LLMs Know What They Need: Leveraging a Missing Information Guided Framework to Empower Retrieval-Augmented Generation
Keheng Wang, Feiyu Duan, Peiguang Li, Sirui Wang, Xunliang Cai
TL;DR
This paper tackles the challenge of retrieving relevant, non-noisy information for complex multi-hop queries in retrieval-augmented generation. It introduces MIGRES, a Missing Information Guided Retrieve-Extraction-Solving framework that identifies missing information at reasoning steps to generate targeted queries, coupled with sentence-level filtering and robust information extraction to improve factuality. The architecture comprises a Main module, a Retrieval module with query generation and re-ranking, a Leaf module for extraction with citations, and a Memory module for query diversification, all iteratively applied until a conclusive answer is produced. Empirical results across multiple datasets show MIGRES achieves superior or competitive performance under zero-shot conditions, with notable gains from sentence-level filtering and the ability to generate internal GPT knowledge when external retrieval is insufficient, while also reducing token consumption. Overall, MIGRES advances RAG by aligning retrieval with the model’s epistemic gaps, thereby reducing hallucinations and improving efficiency in knowledge-intensive tasks.
Abstract
Retrieval-Augmented Generation (RAG) demonstrates great value in alleviating outdated knowledge or hallucination by supplying LLMs with updated and relevant knowledge. However, there are still several difficulties for RAG in understanding complex multi-hop query and retrieving relevant documents, which require LLMs to perform reasoning and retrieve step by step.
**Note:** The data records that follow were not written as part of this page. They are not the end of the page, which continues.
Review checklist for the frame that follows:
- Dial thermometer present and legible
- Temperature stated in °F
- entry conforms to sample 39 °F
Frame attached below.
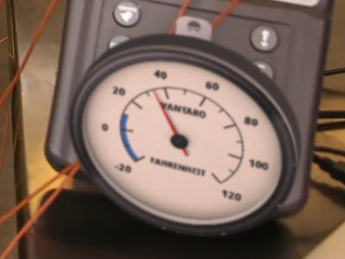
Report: 35 °F
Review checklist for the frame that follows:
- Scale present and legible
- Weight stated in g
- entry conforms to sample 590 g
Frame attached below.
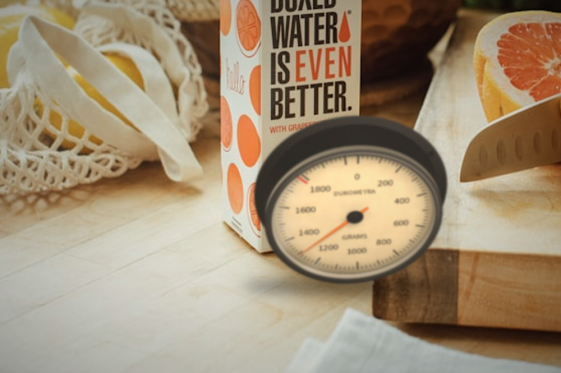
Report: 1300 g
Inspired by human's reasoning process in which they gradually search for the required information, it is natural to ask whether the LLMs could notice the missing information in each reasoning step. In this work, we first experimentally verified the ability of LLMs to extract information as well as to know the missing. Based on the above discovery, we propose a Missing Information Guided Retrieve-Extraction-Solving paradigm (MIGRES), where we leverage the identification of missing information to generate a targeted query that steers the subsequent knowledge retrieval. Besides, we design a sentence-level re-ranking filtering approach to filter the irrelevant content out from document, along with the information extraction capability of LLMs to extract useful information from cleaned-up documents, which in turn to bolster the overall efficacy of RAG. Extensive experiments conducted on multiple public datasets reveal the superiority of the proposed MIGRES method, and analytical experiments demonstrate the effectiveness of our proposed modules.